Bayern memang bukan “tiki taka” yang melakukan “swing position” dengan pergerakan “one-two passing,” atau pun “wallpass” kerucut yang intensitas sangat tinggi. Bayern bukan pula, bangunan permainan “overlapping simultan” dengan ruang sempit yang membentuk sudut lancip.
Tapi Bayern adalah eleganitas permainan yang mengakhiri sebuah serangan sekali sergap, langsung ke “ulu hati” pertahanan lawan. Mereka melakukan “attacking” terencana dengan hanya dua tiga sentuhan. Tak percaya? Saksikan pergerakan Frank Ribery yang tak peduli dengan kesadisan “death tackling” Gerard Pique. Ia terus bergerak-dan bergerak sebagai jawaban untuk menghidupkan pelaung serangan, sekecil apa pun dia.
Catat dengan baik, bagaimana Arjen Robben menjadi “setan” ketika melakukan pergerakan sembari melakukan “passing” yang sangat terukur untuk sampai ke kaki Thomas Mueller atau pun memelintir bola ke ruang kosong ketika Gomez berada. Ingatlah, peran Bastian yang bagaikan “trisula” menghunjam bola untuk dialirkan ke Mueller, Gomez atau Robben.

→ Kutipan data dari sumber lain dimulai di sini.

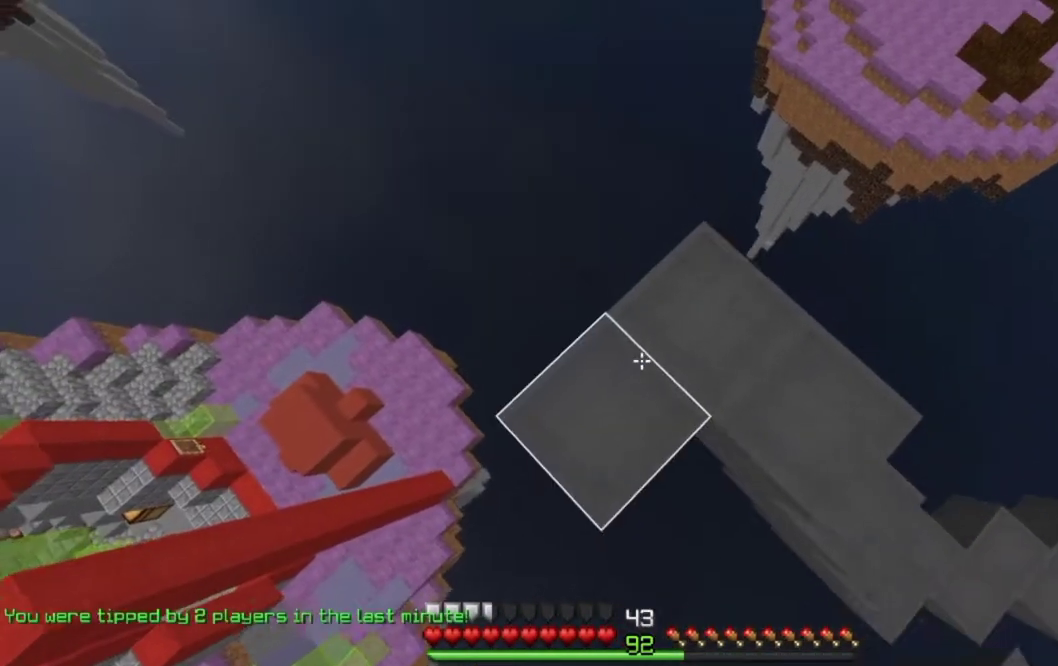
{"keys": ["down", "left", "space"], "mouse": [], "events": [[17, "mouse_right", "up"], [67, "mouse_right", "down"], [100, "space", "up"], [167, "mouse_right", "up"], [217, "mouse_right", "down"], [317, "mouse_right", "up"], [367, "mouse_right", "down"], [450, "mouse_right", "up"], [450, "space", "down"]]}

Atraktif sekali. Dan kita bisa mengingat kembali kejayaan “bomber” Gerd Mueller, “kaisar” Beckenbauer atau “palang pintu” Sepp Maier” ketika menjadikan Bayern sebagai tim “pembunuh” di era tujuhpuluhan. Dan itu telah kembali. Bayern akan menjadi “setan” menakutkan di kancah Europa. Apalagi di musim depan mereka mendapat pelatih beken Joseph “Pep” Guradiola, yang akan menularkan “reinkarnasi” tiki taka versi “Bavaria.”
Bayern akan melangkah lebih baik lagi. Dan usai di Nou Camp mereka akan menghampiri Wembley untuk menorehkan sejarah baru.. Sejarah yang untuk pertama kalinya, dua tim asal Jerman bertemu di final. Di partai puncak yang akan digelar di Wembley pada 25 Mei mendatang, Bayern akan menantang Borussia Dortmund yang lebih dulu lolos setelah mengempaskan wakil Spanyol lainnya, Real Madrid
Laga Bayern di Nou Camp memang tragedi bagi Barca. Tiga gol di babak kedua dari Robben, gol bunuh diri Gerard Pique, dan iThomas Mueller memang menyensarakan Barca yang tampil dengan tidak diperkuat oleh andalannya, Lionel Messi.
Barca kepayahan menembus rapatnya barisan pertahanan Bayern sepanjang pertandingan. Sementara itu, duet Robbery—julukkan Robben dan Franck Ribery—sukses menjadi kreator gol-gol tersebut. Barcelona sudah mencoba mengambil alih penguasaan bola sejak menit-menit awal. Namun, beberapa kali kubu tim tamu juga melakukan serangan cukup rapi yang beberapa kali menciptakan peluang berbahaya.
Sepanjang pertandingan babak pertama, lini tengah kedua kubu berperan penting dalam melancarkan serangan masing-masing. Barcelona yang dikomandoi Xavi Hernandez dan Andres Iniesta terlihat beberapa kali mencoba menembus barisan pertahanan Bayern.
Bayern lebih sabar dan banyak mengandalkan serangan balik memanfaatkan kecepatan Robben dan Franck Ribery di sisi sayap lapangan. Adapun dua gelandang bertahan, Javi Martinez dan Bastian Schweinsteiger, tampil cukup baik saat mengawal daerah pertahanannya dari serangan tuan rumah.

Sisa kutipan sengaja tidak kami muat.